━━ MATERIAL FOR THIS EXERCISE
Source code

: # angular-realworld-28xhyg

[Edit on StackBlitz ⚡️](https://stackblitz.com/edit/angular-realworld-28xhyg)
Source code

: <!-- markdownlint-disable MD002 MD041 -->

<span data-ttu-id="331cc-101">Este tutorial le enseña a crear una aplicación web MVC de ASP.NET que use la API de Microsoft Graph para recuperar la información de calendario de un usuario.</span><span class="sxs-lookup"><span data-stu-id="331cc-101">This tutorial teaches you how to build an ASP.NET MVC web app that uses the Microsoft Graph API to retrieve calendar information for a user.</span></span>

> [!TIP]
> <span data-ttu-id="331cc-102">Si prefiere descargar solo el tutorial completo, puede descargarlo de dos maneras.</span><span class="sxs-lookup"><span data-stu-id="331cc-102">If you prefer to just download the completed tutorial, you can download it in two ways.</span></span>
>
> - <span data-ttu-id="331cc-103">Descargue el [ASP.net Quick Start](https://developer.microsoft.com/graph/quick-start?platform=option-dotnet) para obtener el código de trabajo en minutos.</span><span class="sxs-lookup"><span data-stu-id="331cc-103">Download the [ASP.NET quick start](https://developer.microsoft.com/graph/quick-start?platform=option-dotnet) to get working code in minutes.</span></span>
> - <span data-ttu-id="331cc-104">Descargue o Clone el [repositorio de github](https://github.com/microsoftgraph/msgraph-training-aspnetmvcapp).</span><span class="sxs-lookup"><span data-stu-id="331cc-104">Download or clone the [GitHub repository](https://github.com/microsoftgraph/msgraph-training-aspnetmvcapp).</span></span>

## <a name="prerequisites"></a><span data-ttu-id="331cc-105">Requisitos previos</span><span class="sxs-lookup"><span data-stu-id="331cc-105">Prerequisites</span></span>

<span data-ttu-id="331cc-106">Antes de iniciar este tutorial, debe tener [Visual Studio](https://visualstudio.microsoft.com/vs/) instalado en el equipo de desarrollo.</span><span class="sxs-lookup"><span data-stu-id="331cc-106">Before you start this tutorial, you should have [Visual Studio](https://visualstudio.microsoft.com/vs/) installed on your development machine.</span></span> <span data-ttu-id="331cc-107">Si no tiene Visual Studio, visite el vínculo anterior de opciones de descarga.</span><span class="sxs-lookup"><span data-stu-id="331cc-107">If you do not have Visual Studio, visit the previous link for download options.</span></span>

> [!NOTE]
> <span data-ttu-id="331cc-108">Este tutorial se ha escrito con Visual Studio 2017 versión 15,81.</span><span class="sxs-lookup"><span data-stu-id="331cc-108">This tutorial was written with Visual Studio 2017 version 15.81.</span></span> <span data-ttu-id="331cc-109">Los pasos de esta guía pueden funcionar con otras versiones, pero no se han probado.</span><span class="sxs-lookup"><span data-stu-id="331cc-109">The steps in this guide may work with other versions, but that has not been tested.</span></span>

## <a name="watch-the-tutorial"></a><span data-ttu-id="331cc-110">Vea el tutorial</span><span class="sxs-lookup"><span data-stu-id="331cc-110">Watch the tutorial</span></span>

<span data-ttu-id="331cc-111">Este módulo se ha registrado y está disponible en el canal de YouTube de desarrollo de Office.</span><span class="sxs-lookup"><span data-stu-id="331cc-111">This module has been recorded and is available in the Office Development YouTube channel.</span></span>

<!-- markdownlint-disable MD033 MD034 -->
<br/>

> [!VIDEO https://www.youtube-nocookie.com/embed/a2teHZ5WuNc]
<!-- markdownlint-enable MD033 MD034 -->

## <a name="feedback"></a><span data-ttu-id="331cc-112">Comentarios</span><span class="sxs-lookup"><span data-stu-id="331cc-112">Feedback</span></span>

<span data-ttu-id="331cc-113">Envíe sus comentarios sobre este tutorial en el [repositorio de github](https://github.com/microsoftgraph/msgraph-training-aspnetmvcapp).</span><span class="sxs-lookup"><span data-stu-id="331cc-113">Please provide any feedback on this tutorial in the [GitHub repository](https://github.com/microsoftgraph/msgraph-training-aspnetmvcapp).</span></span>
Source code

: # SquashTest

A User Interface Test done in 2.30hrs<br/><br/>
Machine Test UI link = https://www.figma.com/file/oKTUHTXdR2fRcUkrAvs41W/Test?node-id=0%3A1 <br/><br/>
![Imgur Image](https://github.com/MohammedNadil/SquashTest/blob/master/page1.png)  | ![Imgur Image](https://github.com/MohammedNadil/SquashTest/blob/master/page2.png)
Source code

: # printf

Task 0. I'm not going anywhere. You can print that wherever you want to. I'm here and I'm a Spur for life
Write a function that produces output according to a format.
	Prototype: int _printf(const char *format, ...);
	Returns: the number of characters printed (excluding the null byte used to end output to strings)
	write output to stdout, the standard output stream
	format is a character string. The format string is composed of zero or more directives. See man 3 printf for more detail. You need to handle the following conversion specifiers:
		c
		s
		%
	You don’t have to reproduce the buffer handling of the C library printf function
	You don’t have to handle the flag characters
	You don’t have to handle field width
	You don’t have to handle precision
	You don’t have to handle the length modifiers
━━━━
■ WHAT YOU NEED TO DO
Identify every line in the records above that contains the string "github", with case counting.

■ WORKED SOLUTION
> - <span data-ttu-id="331cc-104">Descargue o Clone el [repositorio de github](https://github.com/microsoftgraph/msgraph-training-aspnetmvcapp).</span><span class="sxs-lookup"><span data-stu-id="331cc-104">Download or clone the [GitHub repository](https://github.com/microsoftgraph/msgraph-training-aspnetmvcapp).</span></span>
<span data-ttu-id="331cc-113">Envíe sus comentarios sobre este tutorial en el [repositorio de github](https://github.com/microsoftgraph/msgraph-training-aspnetmvcapp).</span><span class="sxs-lookup"><span data-stu-id="331cc-113">Please provide any feedback on this tutorial in the [GitHub repository](https://github.com/microsoftgraph/msgraph-training-aspnetmvcapp).</span></span>
![Imgur Image](https://github.com/MohammedNadil/SquashTest/blob/master/page1.png)  | ![Imgur Image](https://github.com/MohammedNadil/SquashTest/blob/master/page2.png)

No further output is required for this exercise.